◆ **EXTRAIT DU TEXTE**:
Tu as anticipé une de mes questions, parce que moi je trouve qu'on la sent bien l'influence de Lumet et du Family Business, rien que dans les premières scènes où l'affiche. Et également dans le rythme, le cinéma de De Broca et de Rappeneau. Tu as eu d'autres inspirations que pour ce film?

Oui, on a beaucoup pensé aux comiques italiennes, au Pigeon par exemple, qui sont un peu des histoires de bras cassés et où il y a toujours quand même malgré tout un fond, même si c'est sur le ton de la comédie, il y a toujours un fond social, quelque chose comme ça qui raconte un peu de l'époque, et des sentiments. J'ai beaucoup vu aussi les grandes comédies américaines, que ce soit de Billy Wilder ou Lubitsh, et aussi les comédies des années 80 où il y avait des personnages féminins au centre, comme À la recherche de Garbo, Tendres passions, les films de Jonathan Demme, Dangereuse sous tous rapports et Veuve mais pas trop. Éclair de Lune aussi. Voilà, c'était des films que j'ai revus, auxquels je pensais, où une femme était au centre de l'histoire.

Et comment s'est déroulée l'écriture avec Benoît Graffin?

Vraiment à quatre mains, vraiment en toute complicité, en toute amitié. Benoît c'est vraiment un personnage de cinéma. Il a énormément de talent, de fantaisie, d'humour, il a un vrai sens du dialogue et on a rassemblé nos névroses pour écrire ces personnages qui sont tous un peu bancals, qui sont tous un peu sous l'influence les uns des autres, sous l'influence de cette mère très excessive, très possessive. C'est un peu la façon dont on écrit. On écrivait au café en bas de chez moi parce que Benoît ne tient pas en place, donc il aime bien bouger, s'allonger. Et puis faire les personnages. C'était très vivant. En fait, c'est ce qui était très agréable, ce qui m'a fait beaucoup de bien. En tout cas, à moi, c'était de vivre avec les Zimmermann, c'est-à-dire me coucher avec les Zimmermann, rêver aux Zimmermann. C'est que c'était très motivant d'être au sein de cette famille un peu bancale, un peu dysfonctionnelle, mais il y avait quelque chose qui était très joyeux de les retrouver, même si le scénario était vraiment compliqué à écrire, puisqu'il fallait à la fois que l'intrigue policière tienne le coup et qu'elle soit pas qu'un prétexte, et qu'en même temps ça ne prenne pas le pas sur la comédie, et que la comédie ne prenne pas le pas non plus sur ce qui ne serait que des caricatures. Et puis la comédie, il y a quelque chose du rythme, mais il ne faut pas confondre non plus le rythme et la précipitation. C'est là qu'il faut aussi laisser le temps aux choses de s'installer, laisser les personnages un peu vivre leur vie, mais ne pas être non plus uniquement et purement dans l'efficacité, ça c'est un revers qu'on peut rencontrer.

Du coup cette expérience d'écriture avec Benoît Graffin c'était vraiment différent de tes autres collaborations précédentes avec Christopher Thompson ou Cédric Anger ?

◆ **Images avec points clés de pose**:
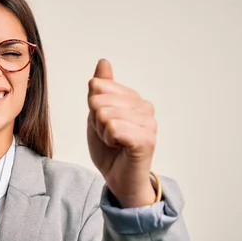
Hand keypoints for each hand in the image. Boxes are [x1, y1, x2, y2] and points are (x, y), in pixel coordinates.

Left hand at [87, 59, 156, 207]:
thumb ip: (100, 90)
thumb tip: (103, 62)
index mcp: (134, 98)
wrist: (118, 178)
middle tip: (109, 136)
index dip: (93, 109)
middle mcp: (145, 107)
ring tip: (114, 143)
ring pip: (105, 115)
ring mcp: (148, 122)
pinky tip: (119, 147)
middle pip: (99, 100)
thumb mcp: (97, 114)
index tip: (104, 123)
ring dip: (102, 133)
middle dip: (96, 122)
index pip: (99, 86)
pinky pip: (114, 128)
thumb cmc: (110, 149)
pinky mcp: (146, 139)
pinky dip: (109, 140)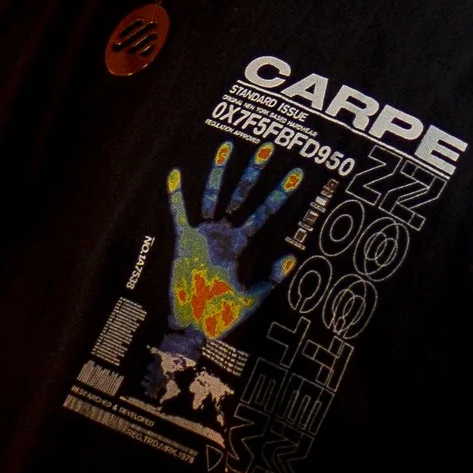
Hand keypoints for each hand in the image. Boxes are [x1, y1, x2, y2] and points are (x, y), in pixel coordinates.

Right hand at [165, 139, 304, 341]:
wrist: (194, 325)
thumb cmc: (223, 314)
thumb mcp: (252, 298)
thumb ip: (271, 278)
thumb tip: (293, 257)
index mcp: (241, 245)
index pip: (264, 213)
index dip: (280, 194)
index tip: (296, 174)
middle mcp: (224, 234)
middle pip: (242, 195)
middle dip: (254, 172)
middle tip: (267, 147)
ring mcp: (204, 235)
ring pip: (212, 196)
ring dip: (219, 172)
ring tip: (227, 147)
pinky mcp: (184, 241)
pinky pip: (179, 214)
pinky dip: (176, 195)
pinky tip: (176, 174)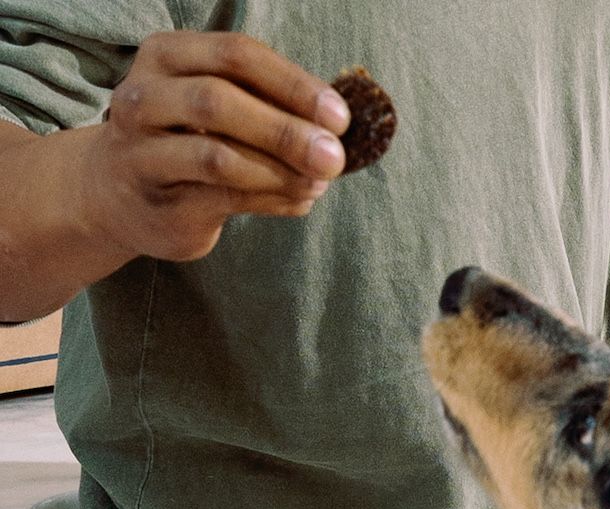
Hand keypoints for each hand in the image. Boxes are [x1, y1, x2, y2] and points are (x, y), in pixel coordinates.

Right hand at [78, 30, 351, 262]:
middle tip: (334, 157)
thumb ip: (269, 106)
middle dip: (286, 130)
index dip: (292, 84)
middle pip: (219, 101)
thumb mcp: (220, 107)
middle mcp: (145, 97)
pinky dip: (271, 199)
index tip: (339, 116)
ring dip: (280, 171)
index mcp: (168, 56)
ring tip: (319, 183)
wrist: (119, 197)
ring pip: (217, 156)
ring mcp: (143, 151)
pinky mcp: (159, 201)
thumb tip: (336, 127)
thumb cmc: (186, 141)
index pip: (236, 55)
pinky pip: (222, 199)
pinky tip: (301, 200)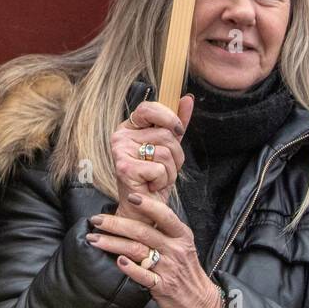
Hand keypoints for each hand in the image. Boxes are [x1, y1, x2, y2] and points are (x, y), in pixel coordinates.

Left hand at [87, 192, 224, 307]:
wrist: (201, 303)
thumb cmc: (186, 271)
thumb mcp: (182, 246)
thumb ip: (164, 231)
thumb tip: (138, 214)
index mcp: (181, 235)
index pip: (164, 215)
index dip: (147, 204)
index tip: (130, 197)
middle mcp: (175, 249)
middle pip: (143, 231)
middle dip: (116, 224)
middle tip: (96, 220)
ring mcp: (169, 268)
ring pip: (137, 250)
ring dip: (113, 243)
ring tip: (94, 239)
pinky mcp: (162, 287)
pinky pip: (143, 275)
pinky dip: (130, 268)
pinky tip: (118, 261)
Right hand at [110, 95, 193, 220]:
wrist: (143, 209)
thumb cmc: (154, 178)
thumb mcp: (168, 148)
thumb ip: (176, 123)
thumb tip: (187, 98)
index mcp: (129, 127)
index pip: (148, 108)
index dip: (168, 116)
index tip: (178, 130)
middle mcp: (121, 137)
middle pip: (164, 134)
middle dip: (175, 155)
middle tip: (164, 168)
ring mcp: (121, 152)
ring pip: (165, 152)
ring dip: (170, 170)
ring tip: (157, 178)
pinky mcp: (125, 169)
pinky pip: (159, 168)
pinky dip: (162, 181)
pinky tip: (151, 186)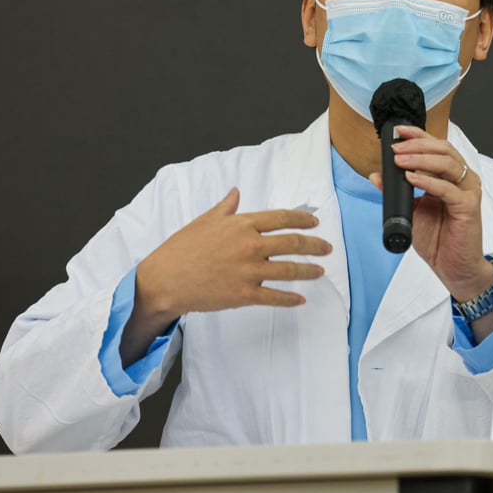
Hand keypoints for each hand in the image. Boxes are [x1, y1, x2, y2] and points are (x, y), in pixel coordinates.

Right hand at [122, 188, 330, 365]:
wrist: (165, 279)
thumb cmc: (182, 248)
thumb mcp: (204, 221)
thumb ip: (226, 208)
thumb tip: (236, 193)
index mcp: (242, 224)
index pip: (281, 218)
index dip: (302, 220)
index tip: (315, 224)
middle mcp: (250, 245)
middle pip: (292, 243)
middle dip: (314, 246)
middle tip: (327, 248)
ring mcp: (249, 271)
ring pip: (289, 270)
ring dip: (308, 271)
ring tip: (320, 271)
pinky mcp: (244, 294)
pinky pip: (274, 296)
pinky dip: (290, 298)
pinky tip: (300, 299)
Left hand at [369, 125, 492, 303]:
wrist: (453, 267)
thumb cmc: (439, 239)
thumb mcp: (411, 211)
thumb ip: (396, 192)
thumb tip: (376, 175)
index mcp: (451, 176)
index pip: (436, 147)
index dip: (418, 135)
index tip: (397, 131)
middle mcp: (462, 180)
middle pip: (443, 149)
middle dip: (416, 145)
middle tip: (394, 148)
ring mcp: (468, 192)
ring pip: (447, 163)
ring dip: (421, 159)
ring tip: (400, 161)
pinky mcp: (469, 207)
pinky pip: (447, 188)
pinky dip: (428, 181)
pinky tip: (411, 178)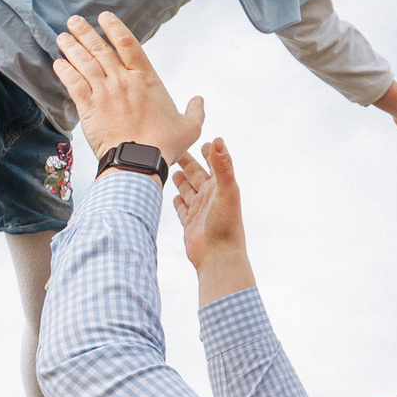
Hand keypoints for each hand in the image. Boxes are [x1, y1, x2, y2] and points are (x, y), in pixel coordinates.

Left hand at [52, 13, 205, 164]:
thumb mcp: (189, 128)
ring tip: (62, 36)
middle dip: (86, 32)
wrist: (139, 160)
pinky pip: (74, 84)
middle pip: (101, 49)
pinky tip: (57, 63)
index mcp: (146, 79)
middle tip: (73, 20)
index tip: (103, 17)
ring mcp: (105, 93)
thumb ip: (195, 111)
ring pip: (85, 63)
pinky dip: (65, 72)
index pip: (128, 44)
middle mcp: (123, 80)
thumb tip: (199, 100)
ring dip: (72, 47)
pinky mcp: (89, 108)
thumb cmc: (163, 145)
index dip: (114, 28)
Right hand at [172, 139, 255, 305]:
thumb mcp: (225, 190)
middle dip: (187, 161)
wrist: (219, 257)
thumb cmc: (226, 224)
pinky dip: (178, 202)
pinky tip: (174, 197)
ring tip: (171, 169)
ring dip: (181, 180)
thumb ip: (222, 165)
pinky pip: (182, 210)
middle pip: (196, 174)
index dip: (208, 152)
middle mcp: (210, 197)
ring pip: (188, 190)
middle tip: (175, 149)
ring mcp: (200, 211)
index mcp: (220, 187)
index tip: (201, 139)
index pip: (214, 163)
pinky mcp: (190, 224)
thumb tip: (218, 139)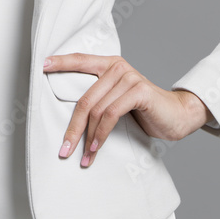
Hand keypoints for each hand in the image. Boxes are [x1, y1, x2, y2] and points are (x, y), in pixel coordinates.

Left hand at [43, 53, 212, 167]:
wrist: (177, 115)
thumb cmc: (144, 111)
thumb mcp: (118, 101)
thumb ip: (100, 99)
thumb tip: (72, 117)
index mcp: (110, 65)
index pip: (81, 60)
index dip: (61, 63)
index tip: (42, 65)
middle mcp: (118, 67)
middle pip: (85, 98)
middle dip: (72, 127)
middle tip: (63, 149)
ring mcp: (129, 77)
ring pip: (96, 109)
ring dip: (87, 138)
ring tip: (83, 158)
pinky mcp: (139, 91)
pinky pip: (111, 115)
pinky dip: (100, 135)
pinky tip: (96, 149)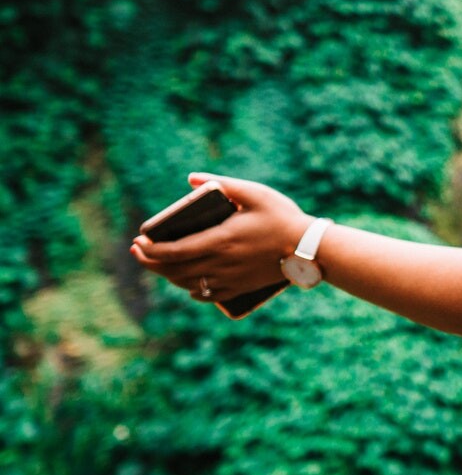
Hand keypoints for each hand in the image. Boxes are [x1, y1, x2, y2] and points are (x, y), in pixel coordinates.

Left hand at [130, 173, 311, 302]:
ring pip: (187, 284)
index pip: (173, 251)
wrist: (310, 249)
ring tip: (159, 263)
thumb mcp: (255, 193)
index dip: (150, 250)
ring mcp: (230, 279)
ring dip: (167, 275)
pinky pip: (207, 295)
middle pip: (174, 270)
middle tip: (138, 251)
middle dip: (150, 262)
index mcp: (220, 241)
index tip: (138, 242)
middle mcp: (220, 264)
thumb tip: (191, 179)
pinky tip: (187, 282)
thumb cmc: (283, 218)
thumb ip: (223, 183)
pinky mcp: (240, 288)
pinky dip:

◆ **CONSIGNE**: Prolongez l'entretien sur l'écriture du film à partir de la dernière question posée.

◆ **RÉPONSE RÉDIGÉE**:
C'est toujours différent en fait, et c'est ça qui est chouette, je m'adapte à des façons d'écrire. Alors je suis très bien tombé parce que ces trois scénaristes sont à la fois très différents, à la fois des gros travailleurs et je les aime pour des raisons différentes mais à chaque fois il y a une implication totale dans le projet. c'est vraiment super.

Est-ce que le film a été écrit pour tous ces interprètes ou est-ce que certains sont arrivés après l'écriture?

Celle vraiment qui était à la base de tout c'est Fanny parce qu'elle m'a inspiré ce personnage qui finalement lui ressemble plus que ce qu'on pourrait penser. J'ai puisé en elle un peu de son caractère, des choses qu'elle pense dans la vie, et puis même des expressions. Et voilà, donc à partir d'elle, à partir du moment où elle m'a dit oui, j'ai pensé à Nicolas qui n'est jamais très loin de mon cœur, je pense très vite à lui. Et c'est une des choses dont je suis le plus fier, de l'avoir convaincu lui, d'avoir convaincu tout le monde au final, mais c'était plus une question de légitimité par rapport à Nicolas, et non pas pour les raisons qu'on pourrait imaginer, Et puis Mathieu quand je lui ai proposé le rôle, il a vu ce que je voulais faire de ce personnage. C'était très très joyeux, enfin c'était très agréable de tourner avec lui. Ça te met une certaine pression de travailler avec Mathieu, qui est quand même un grand metteur en scène, mais là on s'est vraiment super bien entendus parce qu'on racontait la même histoire, on racontait le même personnage que du coup on s'amusait à faire différentes options, où il en faisait plus que sur d'autres prises et finalement je me suis rendu compte que plus il était burlesque et plus le personnage prenait chair.

Il est incroyable dans le film d'ailleurs, parce que c'est un rôle dans lequel on n'aurait pas forcément imaginé de prime abord.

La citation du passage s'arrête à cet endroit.